# New Pet and getting along with Budgie



## CashewTheBudgie (Jul 6, 2016)

I've owned my bird for around 3 years now but am on the fence of getting a new pet to add to my little family:albino pf:. It's not a set decision but one option im considering is a cat, I would obviously try to adopt a cat that is known to do well with other animals but I was wondering if there is another topic on this forum to inform me on getting a cat used to a parakeets presence, basically how to make them get along so an accident doesn't happen. Any suggestions/help on taming or training of both pets is appreciated! I will also consult cat forums but wanted input of the parakeet community:001_tongue:


----------



## Cody (Sep 5, 2013)

Cats are predators and no matter how docile and tame the cat is there is always the possibility for disaster. Imagine how you would feel if the cat decided the bird was a toy and had the opportunity to grab the bird and accidently kill the bird, not good. Just the site of the cat roaming around can be very disturbing to a bird and that is not fair to the bird.
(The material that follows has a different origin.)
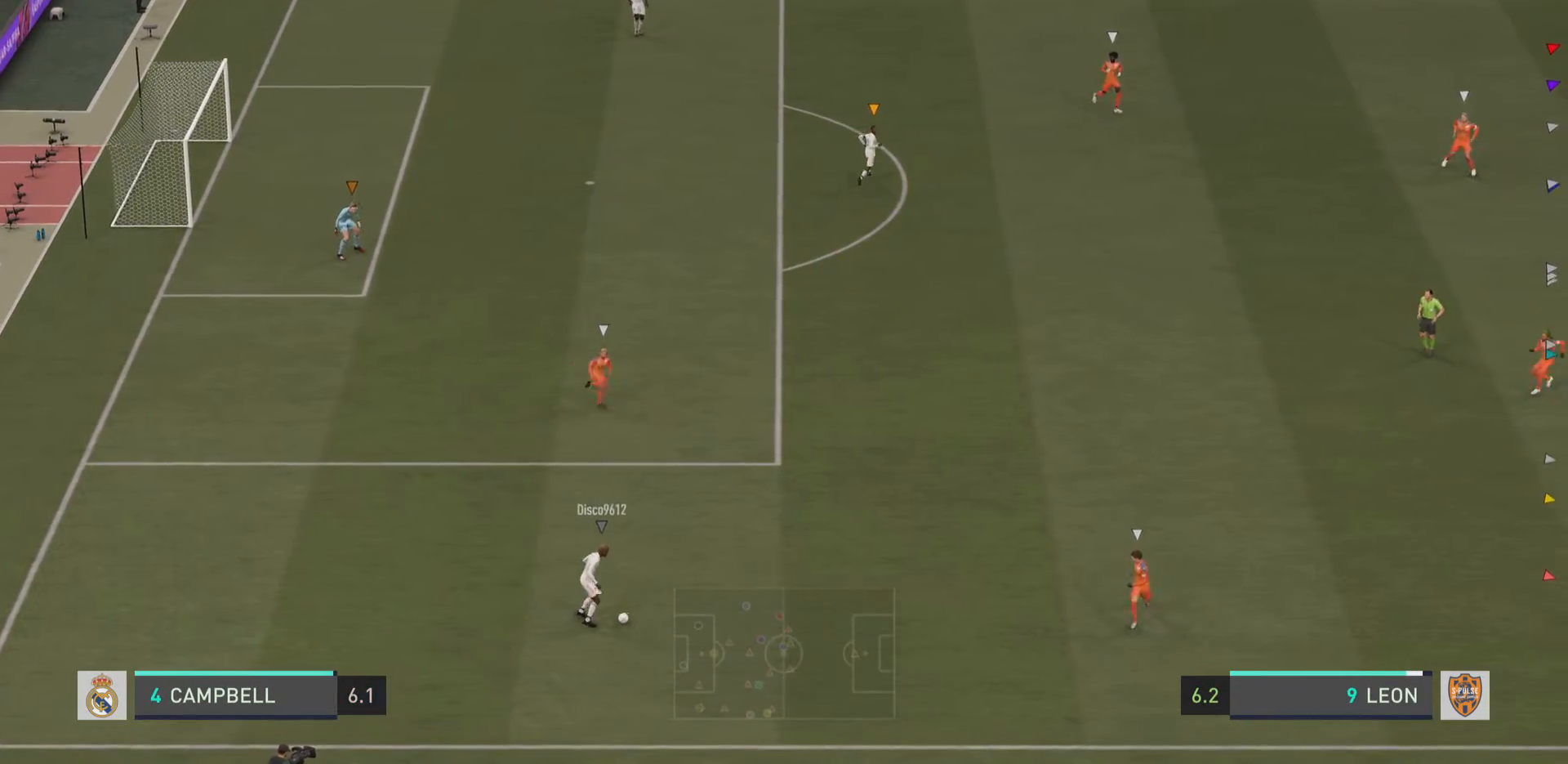
{"buttons": [], "left_stick": "center", "right_stick": "center", "events": []}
If you want another pet, don't pick a predator animal, choose another budgie, rabbit, guinea pig etc. somethig that will not be a treat to your bird.


----------



## FaeryBee (May 9, 2011)

*I would never recommend getting a cat when you have birds!
Your budgie is adorable and I'm sure you want to ensure his health and safety first and foremost.

Please read the information in the following link:

Cats (and dogs) are Predators -- Birds are Prey!

*


----------



## philw (Aug 22, 2014)

Cats are great pets but with birds, especially small birds, it's too dangerous. Even in its cage, a bird can be seriously hurt or killed. I don't know anyway you could really test a cat for having no interest in birds. Just the scratch from a cat can cause the death of the bird.


----------